▸ WHAT YOU NEED TO DO: An exact copy of the records below is needed, with every picture left out.

▸ MATERIALS PROVIDED:

========================================

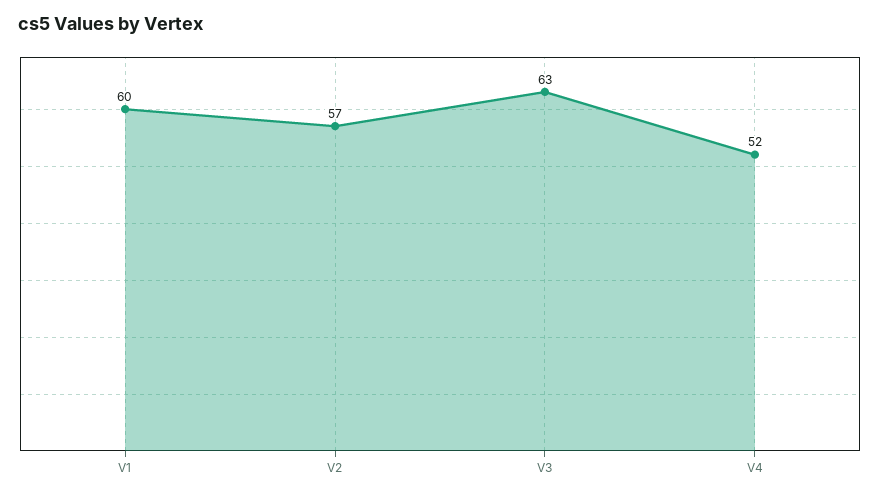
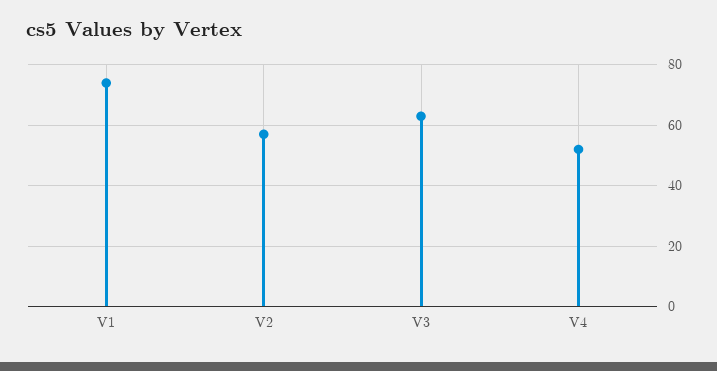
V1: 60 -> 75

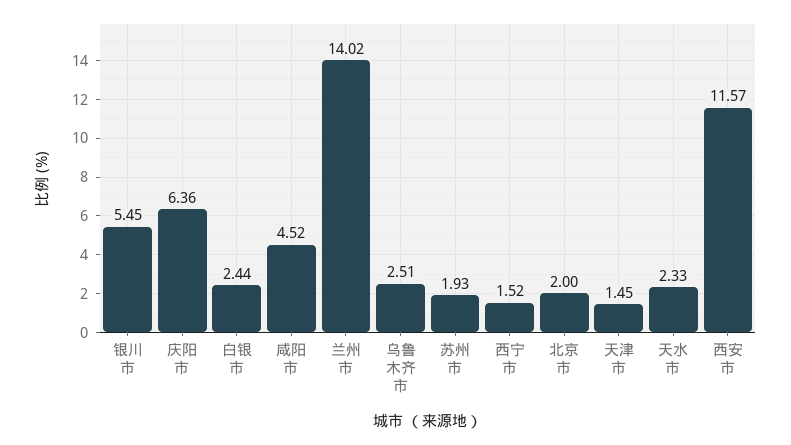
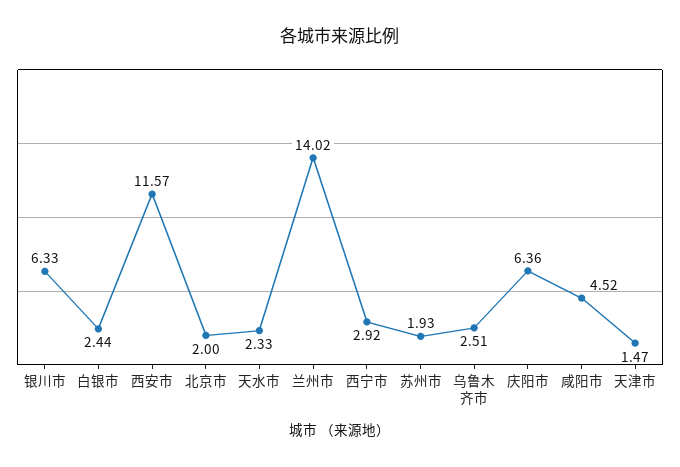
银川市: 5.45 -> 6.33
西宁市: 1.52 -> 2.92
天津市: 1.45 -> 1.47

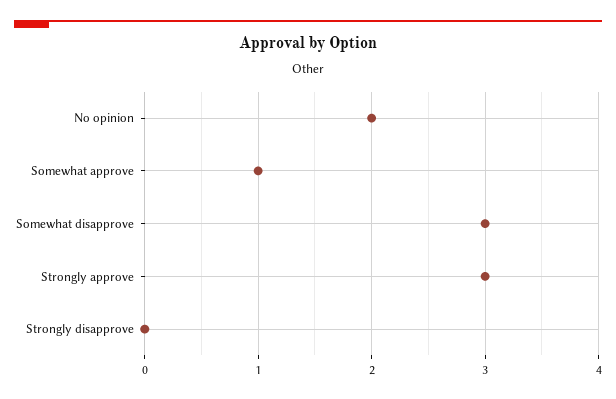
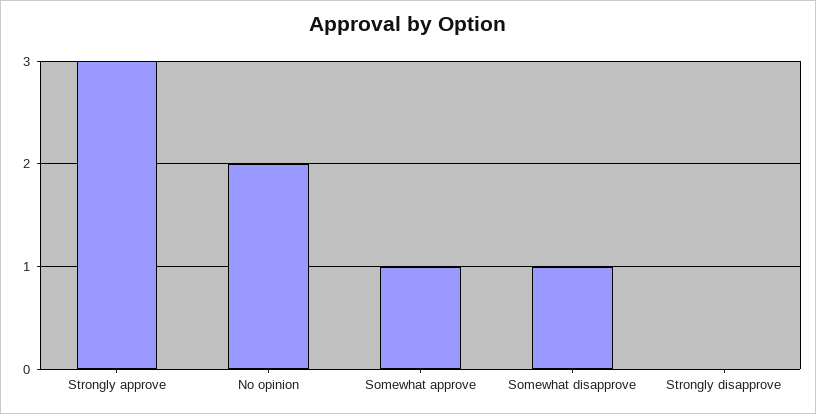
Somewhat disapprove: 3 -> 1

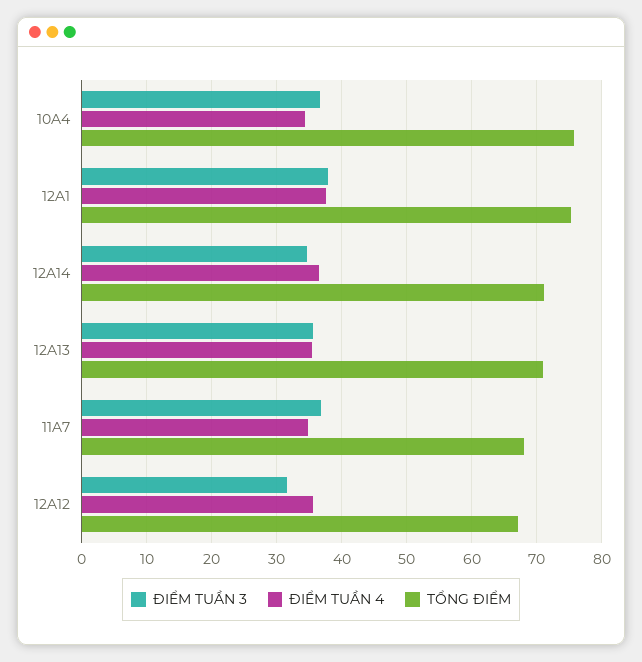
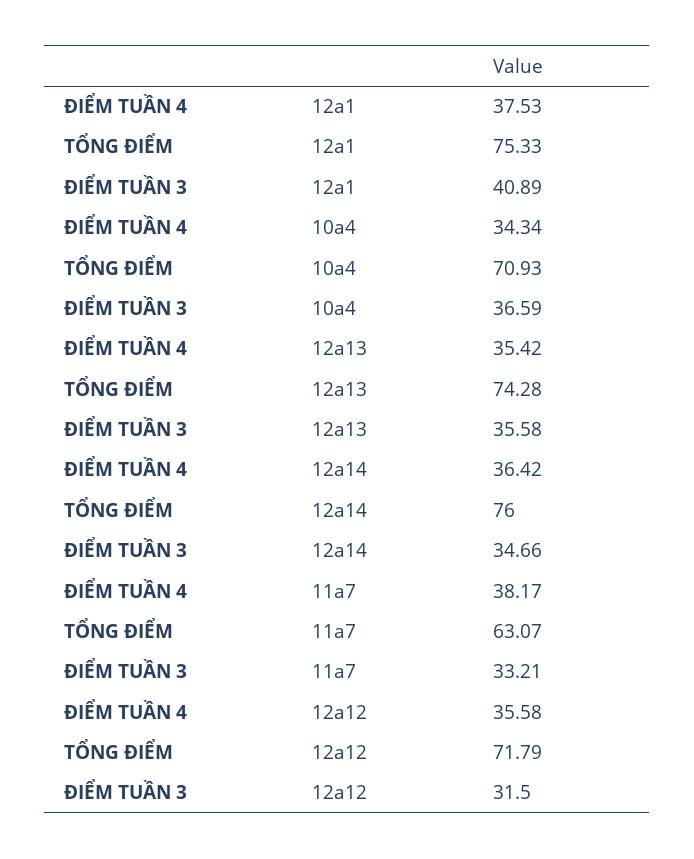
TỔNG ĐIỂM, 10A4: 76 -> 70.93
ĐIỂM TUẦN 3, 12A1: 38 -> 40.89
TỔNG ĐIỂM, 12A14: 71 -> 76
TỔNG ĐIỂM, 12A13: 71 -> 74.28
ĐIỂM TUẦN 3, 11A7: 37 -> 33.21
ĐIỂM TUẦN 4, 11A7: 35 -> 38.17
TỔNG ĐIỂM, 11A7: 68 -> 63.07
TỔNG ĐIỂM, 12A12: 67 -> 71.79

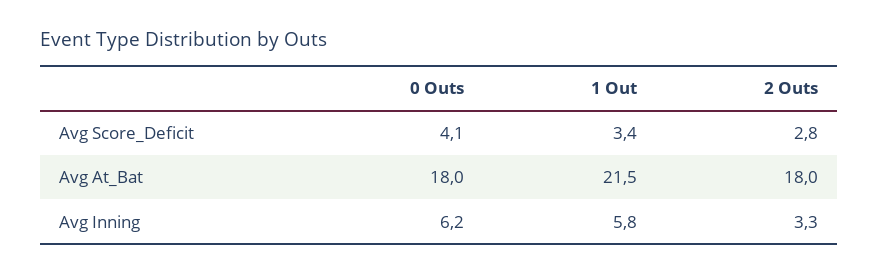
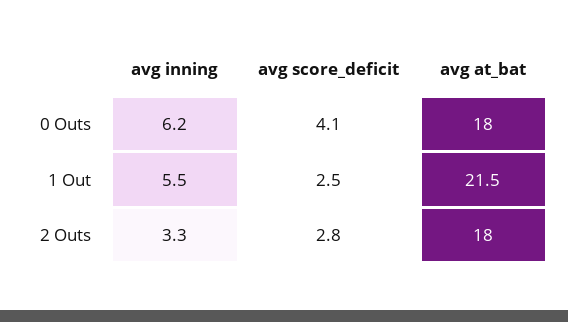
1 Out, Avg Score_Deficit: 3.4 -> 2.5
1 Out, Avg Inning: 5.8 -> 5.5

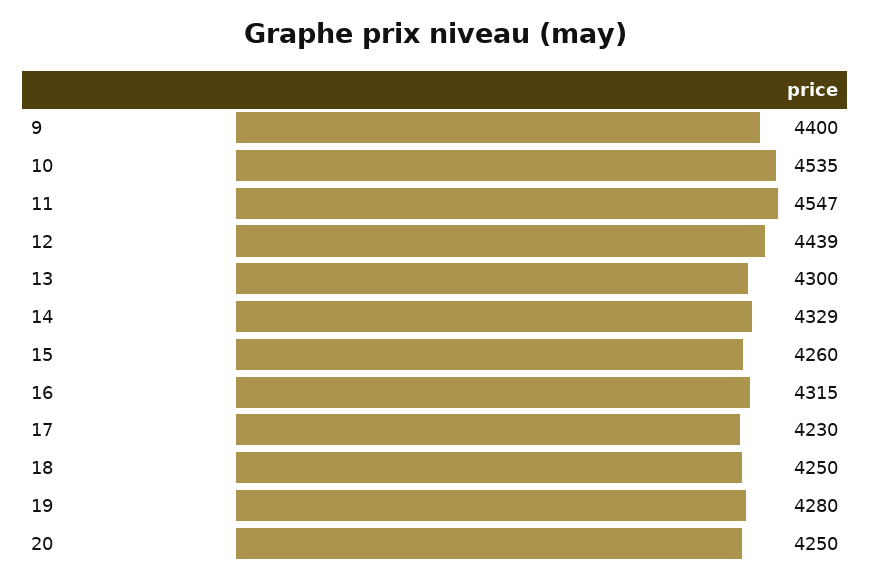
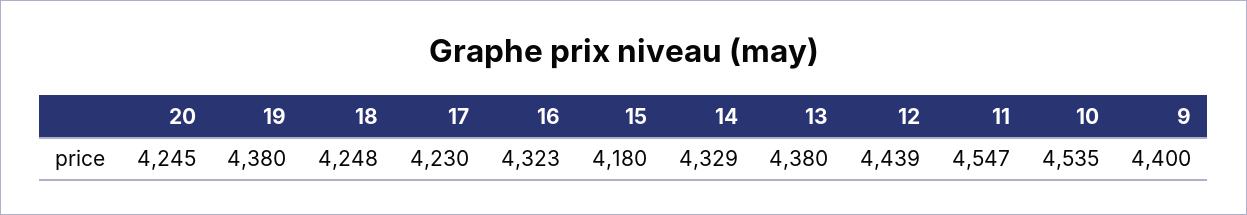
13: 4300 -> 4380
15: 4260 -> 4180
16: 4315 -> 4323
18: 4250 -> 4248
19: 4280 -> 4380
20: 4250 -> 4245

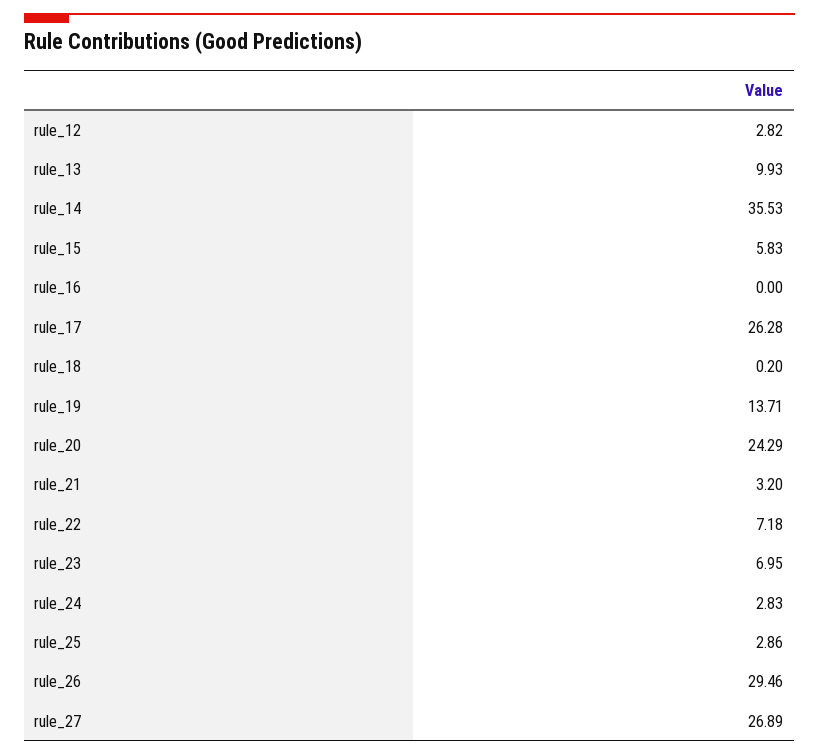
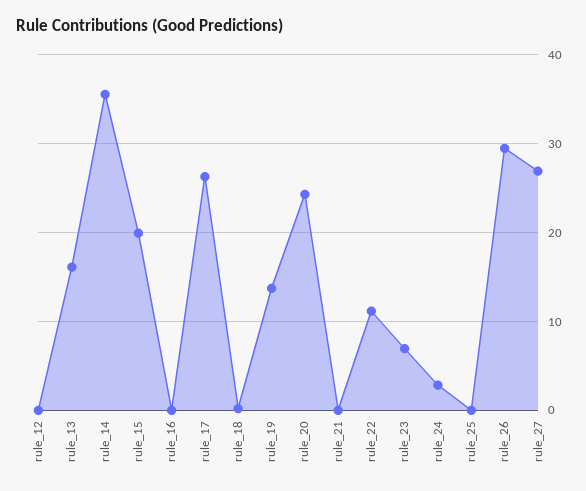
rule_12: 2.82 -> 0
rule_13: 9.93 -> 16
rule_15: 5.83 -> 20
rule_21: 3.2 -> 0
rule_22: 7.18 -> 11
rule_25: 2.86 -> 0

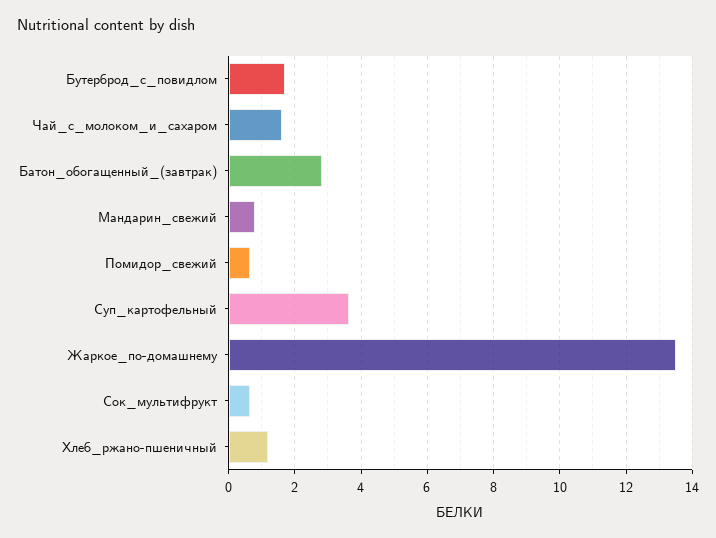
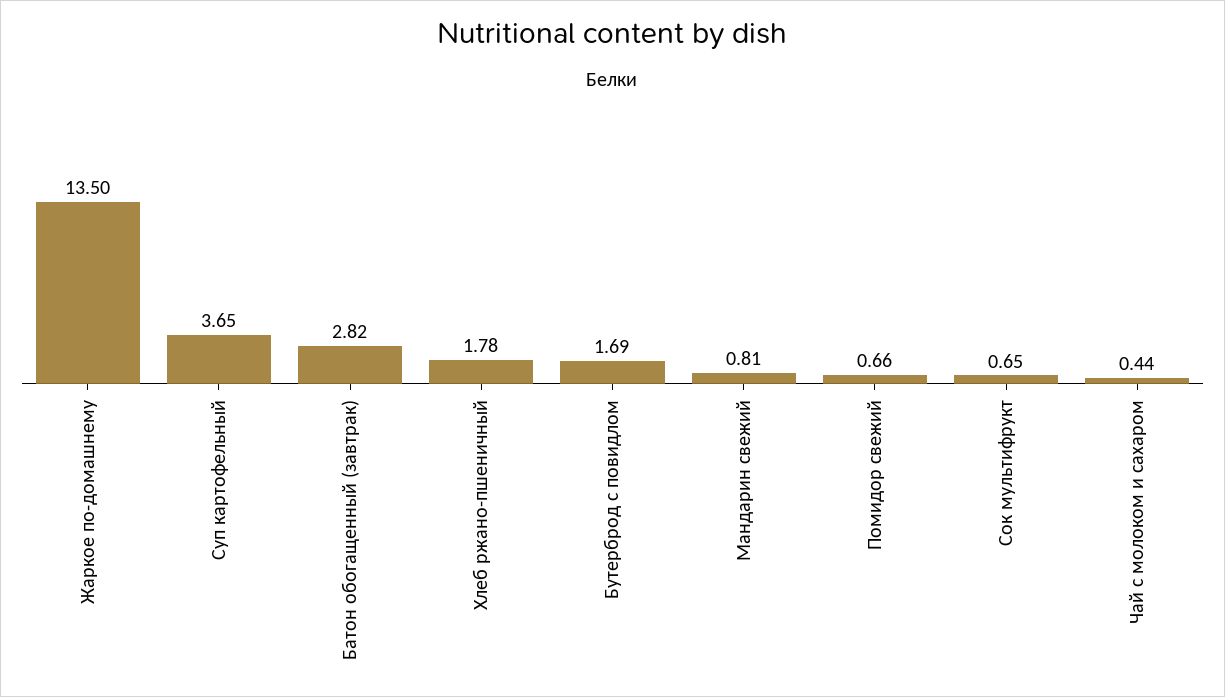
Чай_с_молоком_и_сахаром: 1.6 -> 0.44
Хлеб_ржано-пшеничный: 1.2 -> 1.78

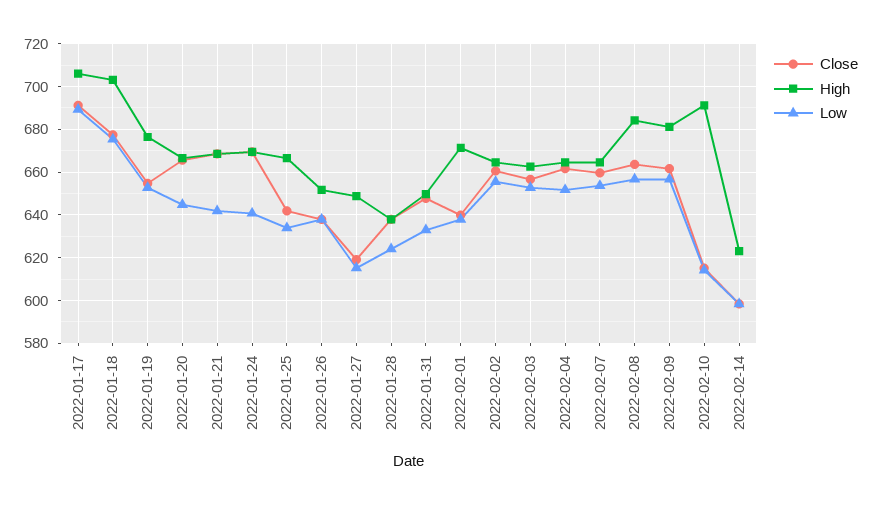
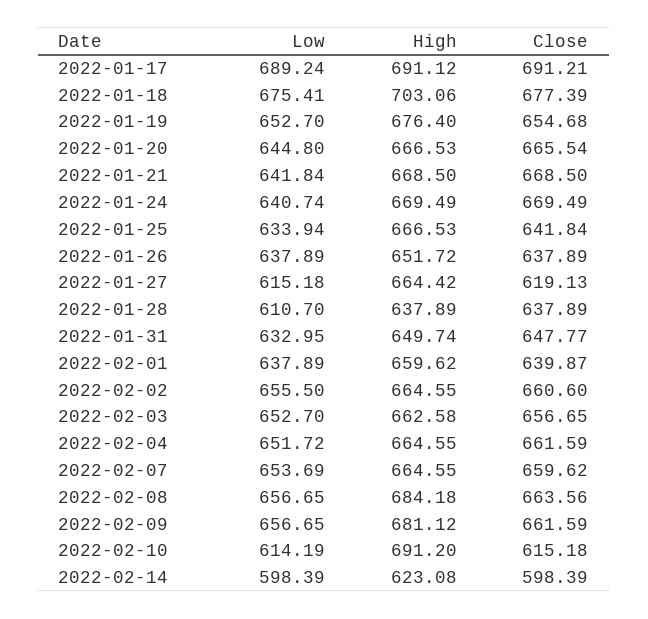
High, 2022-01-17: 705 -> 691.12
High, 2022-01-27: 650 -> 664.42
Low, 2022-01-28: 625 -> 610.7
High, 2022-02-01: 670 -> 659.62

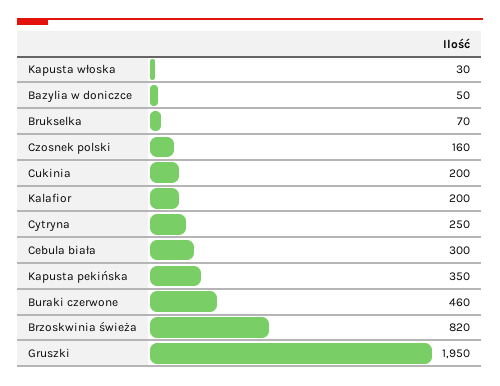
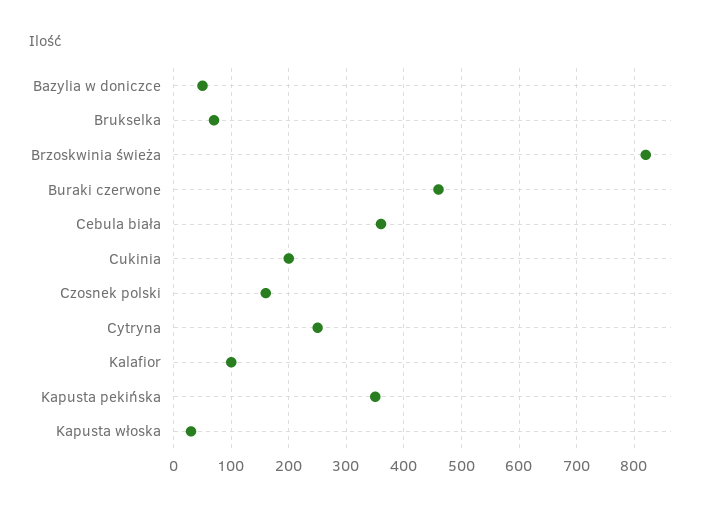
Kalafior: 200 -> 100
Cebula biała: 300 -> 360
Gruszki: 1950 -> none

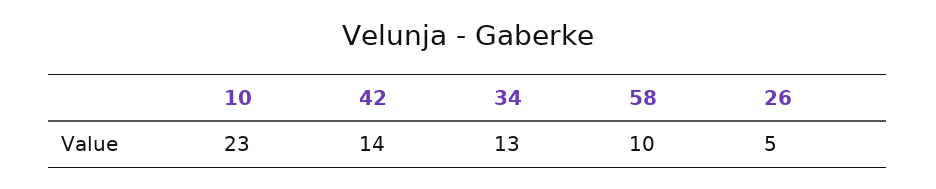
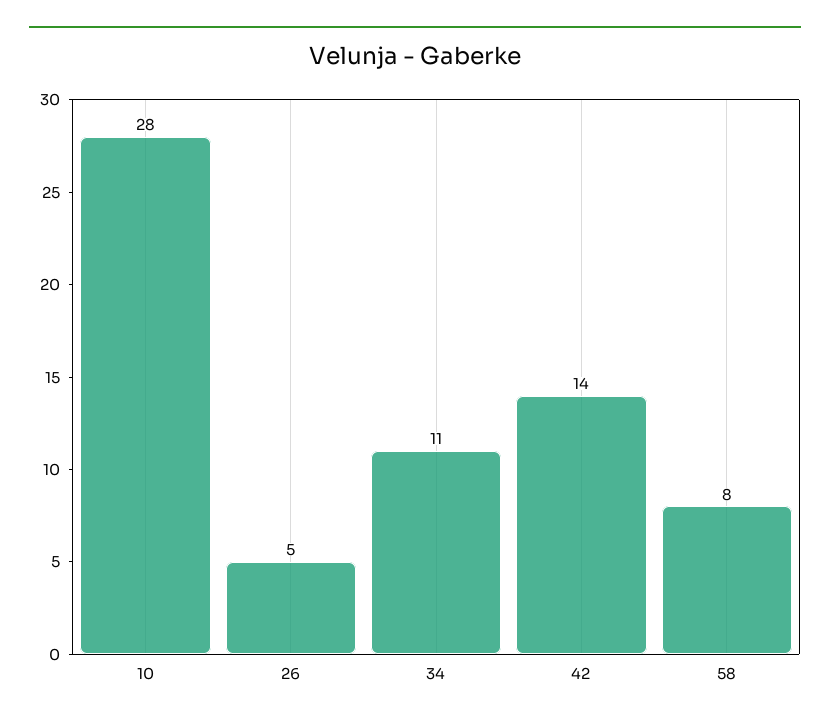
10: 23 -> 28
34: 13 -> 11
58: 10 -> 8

========================================

▸ SOLUTION FOR THIS EXERCISE:
V1: 60 -> 75

银川市: 5.45 -> 6.33
西宁市: 1.52 -> 2.92
天津市: 1.45 -> 1.47

Somewhat disapprove: 3 -> 1

TỔNG ĐIỂM, 10A4: 76 -> 70.93
ĐIỂM TUẦN 3, 12A1: 38 -> 40.89
TỔNG ĐIỂM, 12A14: 71 -> 76
TỔNG ĐIỂM, 12A13: 71 -> 74.28
ĐIỂM TUẦN 3, 11A7: 37 -> 33.21
ĐIỂM TUẦN 4, 11A7: 35 -> 38.17
TỔNG ĐIỂM, 11A7: 68 -> 63.07
TỔNG ĐIỂM, 12A12: 67 -> 71.79

1 Out, Avg Score_Deficit: 3.4 -> 2.5
1 Out, Avg Inning: 5.8 -> 5.5

13: 4300 -> 4380
15: 4260 -> 4180
16: 4315 -> 4323
18: 4250 -> 4248
19: 4280 -> 4380
20: 4250 -> 4245

rule_12: 2.82 -> 0
rule_13: 9.93 -> 16
rule_15: 5.83 -> 20
rule_21: 3.2 -> 0
rule_22: 7.18 -> 11
rule_25: 2.86 -> 0

Чай_с_молоком_и_сахаром: 1.6 -> 0.44
Хлеб_ржано-пшеничный: 1.2 -> 1.78

High, 2022-01-17: 705 -> 691.12
High, 2022-01-27: 650 -> 664.42
Low, 2022-01-28: 625 -> 610.7
High, 2022-02-01: 670 -> 659.62

Kalafior: 200 -> 100
Cebula biała: 300 -> 360
Gruszki: 1950 -> none

10: 23 -> 28
34: 13 -> 11
58: 10 -> 8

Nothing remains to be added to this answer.